I am acutely aware of my faults, flaws and shortcomings as a person. I know no one is perfect, but most people either accept their weaknesses and say it makes them who they are and then maybe even work on them, or they ignore their weaknesses entirely. I know what mine are, and they're deep, crippling defects. These aren't the typical, "I bite my nails sometimes," blemishes of character, although I do that, too. These are, "At night I lie awake and make a mental list of friends and plan what my suicide note to each one of them will say." Which is ridiculous to think about, but I'm obsessed with the universe and how small and infinitesimal we all are. Hence, I don't see life as this roller coaster ride of awesomeness; it's a blip on the existential radar. Maybe pulling the lens back and seeing how unimportant being alive is is just my way of coping with my own sense of insignificance. Who knows.

Anyway, point is, I'm not exactly eager to brag about how insane I am. Or my past. Or my parents. Or anything about me. I'd much rather let people wonder who I am and what I'm thinking than for them to know the truth.
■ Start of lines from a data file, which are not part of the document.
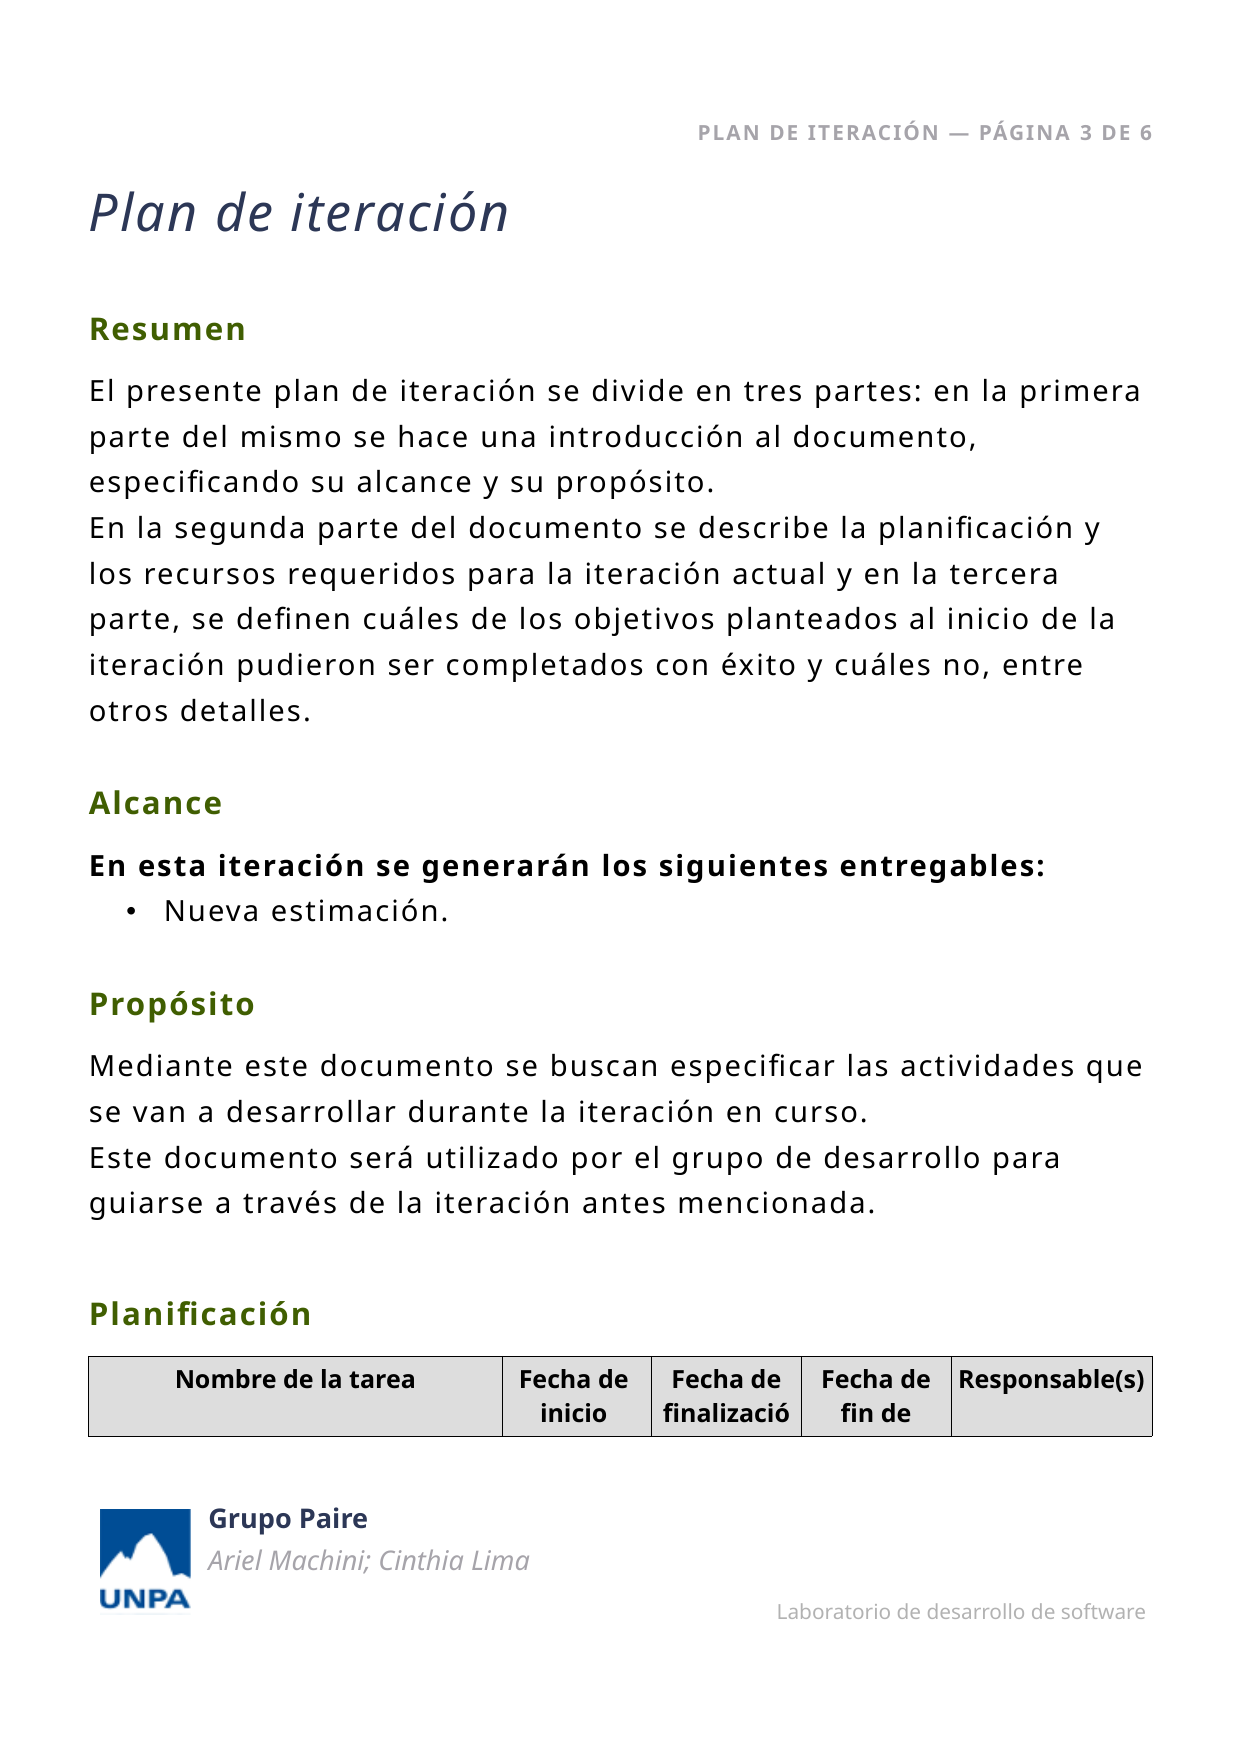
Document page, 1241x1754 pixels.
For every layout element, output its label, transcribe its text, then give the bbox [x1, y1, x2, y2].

table_header Nombre de la tarea [89, 1357, 502, 1436]
text Propósito [88, 982, 1152, 1024]
table_header Fecha de inicio [503, 1357, 651, 1436]
text Resumen [88, 307, 1152, 349]
list Nueva estimación. [126, 891, 1152, 930]
table_header Fecha de fin de [802, 1357, 951, 1436]
table_header Fecha de finalizació [652, 1357, 801, 1436]
text Plan de iteración [88, 176, 1152, 247]
picture [100, 1509, 191, 1615]
table_header Responsable(s) [952, 1357, 1152, 1436]
text En la segunda parte del documento se describe la planificación y los recursos requeridos para la iteración actual y en la tercera parte, se definen cuáles de los objetivos planteados al inicio de la iteración pudieron ser completados con éxito y cuáles no, entre otros detalles. [88, 507, 1152, 729]
text Mediante este documento se buscan especificar las actividades que se van a desarrollar durante la iteración en curso. [88, 1046, 1152, 1131]
text En esta iteración se generarán los siguientes entregables: [88, 845, 1152, 884]
text Planificación [88, 1292, 1152, 1334]
text Alcance [88, 781, 1152, 824]
text Este documento será utilizado por el grupo de desarrollo para guiarse a través de la iteración antes mencionada. [88, 1137, 1152, 1222]
text El presente plan de iteración se divide en tres partes: en la primera parte del mismo se hace una introducción al documento, especificando su alcance y su propósito. [88, 370, 1152, 501]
Because I know whatever their imagination is conjuring is far better than the reality.
"What are you thinking about, Neil?"
"Wondering if the method a flock of birds use to change directions virtually simultaneously as a group is somehow related to the reason why a school fish can, too."
Fucking exciting, right?

So if I open up and spill and finally let someone in (which, in and of itself is a massive, time-consuming undertaking that only the most patient and mentally agile people could tolerate - not because I'm especially intelligent but because I'm confusing as hell), I suddenly lose all my luster as a person. Because now they have all this new, terrible, neurotic, weird, maybe even scary content to add to the equation of who I am. And everything good about me instantly loses value because it's being compared to the bad. And if there's one thing I hate being more than predictable, it's being measured. Especially incorrectly.

And to top all of this off, my biggest fear? Finally opening up and letting one person in after all these decades, only to wait and have their verdict be, "Whoa. No thanks. That's too much for me." While that's a completely valid reaction, to find out that I haven't been good enough from the start? That I was unworthy the entire time? That would surgically dislodge the last bastion of hope I have for myself as a functioning person. Because for all my surface bravado and outward cool, calm and confidence, I feel undeserving of all this deep down inside myself anyway. To have it be justified via her own words would tear me apart.

And so I regress to where it's safe.

How are you today?

What's wrong?

Talk to me about it.


-HKR

1 comment:

Anonymous said...

I completely understand what you mean.